NON VOGLIONO CADERE nel giogo del settarismo che è alla base del sistema politico libanese. I simboli delle appartenenze politiche, che coincidono con le comunità religiose, sono bandite. «Non ha importanza quale che sia la fede religiosa o la comunità di appartenenza, siamo uniti nella crisi economica e nella speranza di un cambiamento – dice una ragazza – Ho più di trent’anni ed è la prima volta che sento di appartenere a questo paese. So che questa protesta probabilmente non porterà alla fine repentina di questa classe dirigente, ma stiamo cambiando qualcosa e forse ci avvieremo sulla strada di un cambiamento più radicale».

La caduta del governo e un esecutivo tecnico che transiti il paese verso elezioni anticipate, nonché la restituzione del maltolto ai cittadini, sono alcune delle richieste di una raccolta di firme in un banchetto a piazza dei Martiri, dove musica e slogan rimbombano come in una grande festa cui partecipano tutti: famiglie con bambini, anziani, tantissimi giovani, artisti che improvvisano spettacoli. Si distribuiscono bottiglie d’acqua, ci sono banchetti di cibo e bibite, gruppetti seduti a fumare il narghile. Ma l’aria festosa della protesta non deve ingannare, perché dietro i balli e i canti ci sono rabbia e disperazione.

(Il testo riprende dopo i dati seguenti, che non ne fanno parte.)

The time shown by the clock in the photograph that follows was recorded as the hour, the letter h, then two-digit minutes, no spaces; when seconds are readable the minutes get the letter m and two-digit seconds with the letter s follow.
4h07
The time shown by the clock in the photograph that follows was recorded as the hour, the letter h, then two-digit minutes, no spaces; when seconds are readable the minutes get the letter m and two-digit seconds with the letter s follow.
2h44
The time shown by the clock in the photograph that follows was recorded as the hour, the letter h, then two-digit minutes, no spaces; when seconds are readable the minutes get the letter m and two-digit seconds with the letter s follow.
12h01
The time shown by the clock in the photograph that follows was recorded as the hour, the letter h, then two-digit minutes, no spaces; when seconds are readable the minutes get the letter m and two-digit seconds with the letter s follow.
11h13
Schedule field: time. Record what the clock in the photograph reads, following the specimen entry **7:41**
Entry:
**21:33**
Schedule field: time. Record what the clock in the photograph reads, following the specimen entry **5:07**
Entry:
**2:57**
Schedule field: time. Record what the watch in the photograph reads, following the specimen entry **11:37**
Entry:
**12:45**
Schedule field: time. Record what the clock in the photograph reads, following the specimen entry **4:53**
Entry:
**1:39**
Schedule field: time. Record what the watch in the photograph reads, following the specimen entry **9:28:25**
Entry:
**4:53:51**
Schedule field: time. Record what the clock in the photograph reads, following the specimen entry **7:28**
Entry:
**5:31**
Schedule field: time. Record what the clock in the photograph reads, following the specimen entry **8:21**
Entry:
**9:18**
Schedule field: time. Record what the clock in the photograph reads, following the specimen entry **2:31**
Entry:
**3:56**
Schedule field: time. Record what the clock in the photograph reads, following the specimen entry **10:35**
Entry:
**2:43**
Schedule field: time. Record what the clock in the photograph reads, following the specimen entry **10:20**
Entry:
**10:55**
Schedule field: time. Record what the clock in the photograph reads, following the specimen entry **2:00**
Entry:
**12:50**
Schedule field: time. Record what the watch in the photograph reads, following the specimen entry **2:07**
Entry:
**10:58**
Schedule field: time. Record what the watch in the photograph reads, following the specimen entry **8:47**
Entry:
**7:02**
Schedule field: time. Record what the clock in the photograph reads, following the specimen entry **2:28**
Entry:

«Sono trent’anni che fanno sempre le stesse promesse e nulla è cambiato – dice Ahmad, 39 anni, precario – Dobbiamo resistere almeno una settimana, dobbiamo fargli sentire il fiato sul collo. Venerdì hanno cercato di farci desistere con la forza, ma il giorno dopo siamo tornati più numerosi e ieri (domenica) eravamo tantissimi, forse un milione. Non vogliamo violenza, non cerchiamo scontri, vogliamo protestare. Vogliamo finalmente essere liberi di parlare e che la smettano di derubarci in questo modo sfacciato».

IL MALCONTENTO è trasversale a tutta la società libanese. La corruzione si è manifestata in modo tanto plateale e arrogante da creare una frattura tra la gente, soprattutto le giovani generazioni, e il partito/movimento politico che rappresenta la comunità religiosa di appartenenza.

Un’appartenenza che ha garantito lavoro, casa, benefici e ora non riesce più a farlo come una volta. La misura è colma: se le ruberie sono state tollerate a fronte di benefici, adesso che il paese rischia il default la tolleranza è finita.

Per la piazza che grida «rivoluzione» sono tutti uguali e per molti la rivoluzione è anche la fine del settarismo. Una strada lunga e difficile e, mentre a Riad el Sohl e a piazza dei Martiri i libanesi protestavano pacificamente, altri libanesi ieri sera hanno cercato di entrare nelle piazze sventolando bandiere di Amal ed Hezbollah, con l’intenzione di fermare con la forza le manifestazione. L’esercito libanese li ha bloccati, ma la tensione è calata su una protesta che si sta ancora organizzando.